## About this task
Please copy, exactly as they appear below, the lines from the one containing "budget | 50 | 50 | 50 |" through the one containing "Hall | 0 | 10 | 10 |".

** Extracted entries follows **

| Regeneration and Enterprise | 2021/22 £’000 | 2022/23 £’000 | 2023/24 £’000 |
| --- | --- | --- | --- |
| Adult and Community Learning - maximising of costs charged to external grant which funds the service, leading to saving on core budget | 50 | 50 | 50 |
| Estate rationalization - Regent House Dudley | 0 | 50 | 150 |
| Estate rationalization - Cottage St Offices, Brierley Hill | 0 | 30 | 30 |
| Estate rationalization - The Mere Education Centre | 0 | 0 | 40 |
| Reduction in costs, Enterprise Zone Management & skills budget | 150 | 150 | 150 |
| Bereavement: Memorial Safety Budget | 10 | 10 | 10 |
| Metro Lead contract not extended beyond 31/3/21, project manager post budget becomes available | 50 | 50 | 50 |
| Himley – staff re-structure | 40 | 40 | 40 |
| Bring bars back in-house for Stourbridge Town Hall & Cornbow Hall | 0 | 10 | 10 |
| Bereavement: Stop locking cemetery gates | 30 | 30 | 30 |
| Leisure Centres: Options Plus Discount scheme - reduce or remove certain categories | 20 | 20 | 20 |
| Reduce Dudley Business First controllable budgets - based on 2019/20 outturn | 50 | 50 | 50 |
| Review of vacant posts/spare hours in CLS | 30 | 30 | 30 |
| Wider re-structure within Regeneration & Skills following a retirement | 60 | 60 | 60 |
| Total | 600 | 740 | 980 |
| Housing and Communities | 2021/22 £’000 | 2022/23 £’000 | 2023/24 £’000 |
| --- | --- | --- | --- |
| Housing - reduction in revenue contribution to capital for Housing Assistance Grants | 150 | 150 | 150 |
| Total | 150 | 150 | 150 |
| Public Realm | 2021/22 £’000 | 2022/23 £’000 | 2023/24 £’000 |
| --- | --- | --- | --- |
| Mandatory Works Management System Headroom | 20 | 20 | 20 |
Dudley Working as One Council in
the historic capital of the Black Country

** End of Extracted entries **
** Extracted entries follows **

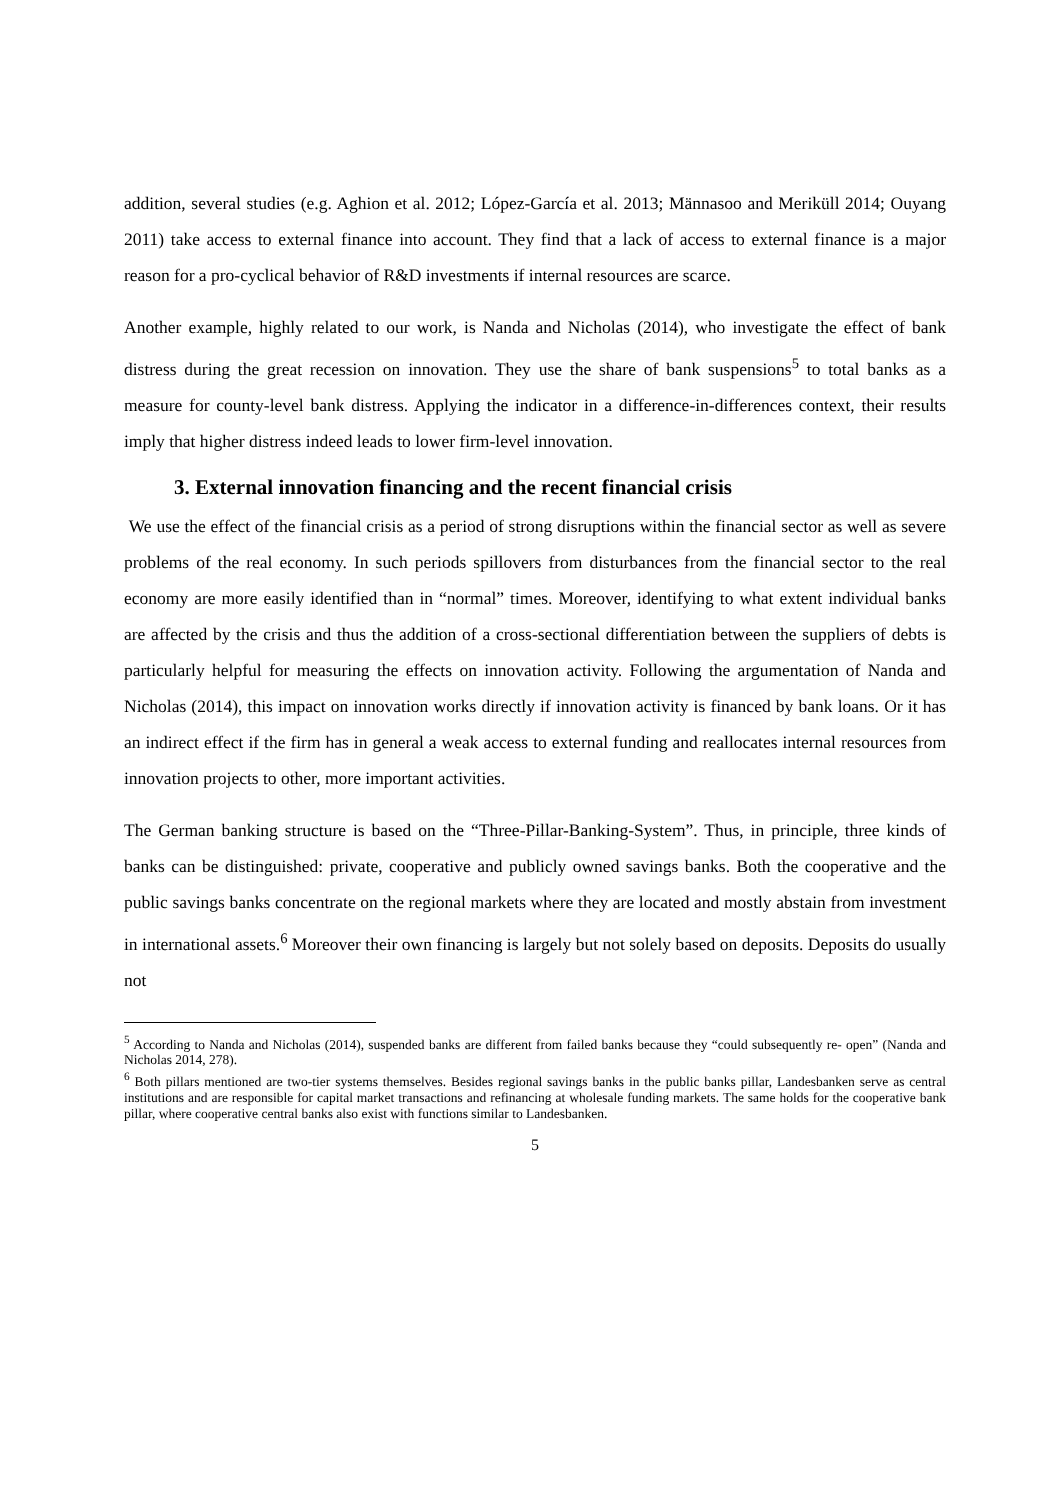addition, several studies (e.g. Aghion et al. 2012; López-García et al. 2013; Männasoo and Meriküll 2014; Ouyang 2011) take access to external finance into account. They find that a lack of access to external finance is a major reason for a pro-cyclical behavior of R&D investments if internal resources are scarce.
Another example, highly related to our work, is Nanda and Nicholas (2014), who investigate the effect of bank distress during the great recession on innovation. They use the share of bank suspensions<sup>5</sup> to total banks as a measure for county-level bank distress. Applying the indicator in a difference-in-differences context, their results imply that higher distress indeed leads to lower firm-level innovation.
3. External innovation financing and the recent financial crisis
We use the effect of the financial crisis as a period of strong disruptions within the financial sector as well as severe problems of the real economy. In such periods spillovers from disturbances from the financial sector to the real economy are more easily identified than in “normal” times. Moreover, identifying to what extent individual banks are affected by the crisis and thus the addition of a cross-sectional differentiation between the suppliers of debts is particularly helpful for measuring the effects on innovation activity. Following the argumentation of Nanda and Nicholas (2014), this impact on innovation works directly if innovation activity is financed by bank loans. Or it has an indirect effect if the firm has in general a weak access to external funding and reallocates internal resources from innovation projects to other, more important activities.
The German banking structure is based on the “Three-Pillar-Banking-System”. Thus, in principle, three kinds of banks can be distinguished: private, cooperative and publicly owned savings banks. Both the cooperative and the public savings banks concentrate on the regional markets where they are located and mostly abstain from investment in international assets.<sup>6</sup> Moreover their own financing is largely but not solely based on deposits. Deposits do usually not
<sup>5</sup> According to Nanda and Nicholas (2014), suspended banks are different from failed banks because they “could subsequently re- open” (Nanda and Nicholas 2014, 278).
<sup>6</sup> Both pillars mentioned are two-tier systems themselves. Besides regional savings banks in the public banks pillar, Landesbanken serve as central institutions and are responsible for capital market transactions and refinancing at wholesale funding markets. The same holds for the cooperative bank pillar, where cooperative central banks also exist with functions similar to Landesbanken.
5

** End of Extracted entries **

## Task response
| Adult and Community Learning - maximising of costs charged to external grant which funds the service, leading to saving on core budget | 50 | 50 | 50 |
| Estate rationalization - Regent House Dudley | 0 | 50 | 150 |
| Estate rationalization - Cottage St Offices, Brierley Hill | 0 | 30 | 30 |
| Estate rationalization - The Mere Education Centre | 0 | 0 | 40 |
| Reduction in costs, Enterprise Zone Management & skills budget | 150 | 150 | 150 |
| Bereavement: Memorial Safety Budget | 10 | 10 | 10 |
| Metro Lead contract not extended beyond 31/3/21, project manager post budget becomes available | 50 | 50 | 50 |
| Himley – staff re-structure | 40 | 40 | 40 |
| Bring bars back in-house for Stourbridge Town Hall & Cornbow Hall | 0 | 10 | 10 |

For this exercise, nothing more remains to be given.